Date: 19 January 2022
My colleague, Dr Anne Woodhouse, Clinical Psychologist, and I regularly carry out assessments offering psychological opinion within child and family law. Primarily we are asked for opinion related to residential and contact arrangements. When considering contact arrangements, it is our experience that the potential developmental benefits to the child of direct contact with their birth parent are sometimes overlooked. Direct contact is not simply time for the child and birth relative to be together. Sometimes contact is instigated without careful consideration of what it means to the child and without the right support for the contact system (the child, carer and birth relative) to make it meaningful. As a result, contact that may have benefited the child could unnecessarily be stopped or unsafe contact might be continued. As Iyer et al’s (2020) literature review indicated:
“… the evidence shows that well-facilitated contact is associated with positive well-being outcomes for children and young people in both the short and long term. Conversely, poorly managed contact is associated with risks to children and young people’s well-being. Support for everyone involved in contact - children, carers, adoptive parents and birth relatives - is key, and depends on the investment of time and resources.” (Iyer et al, 2020)

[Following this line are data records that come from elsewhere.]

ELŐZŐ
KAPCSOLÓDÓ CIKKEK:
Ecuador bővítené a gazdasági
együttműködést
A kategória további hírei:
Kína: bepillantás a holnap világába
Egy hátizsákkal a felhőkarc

To encourage decisions about contact arrangements to include consideration of how direct contact can be supported to achieve positive well-being outcomes for children, we developed a framework to guide professionals involved in decision-making. The framework, known as the Safe and Meaningful Contact (SaMC) Guidelines, encourages users to organise their thinking about contact arrangements around the developmental needs of the looked after child or young person, and the extent to which contact can be supported to play a part in the child or young person’s recovery from traumatic life experiences.
The key aim of the SaMC Guidelines is not to determine whether direct contact should take place, but to determine how contact can be supported to meet the child’s recovery needs, provided it is safe. The guidelines provide practitioners with a universal process to evidence their clinical reasoning about the potential benefits and risks of direct contact arrangements. Anne and I look forward to discussing the development of the SaMC Guidelines and talking through case examples of its use in practice at the CoramBAAF Exploring Expertise Webinar.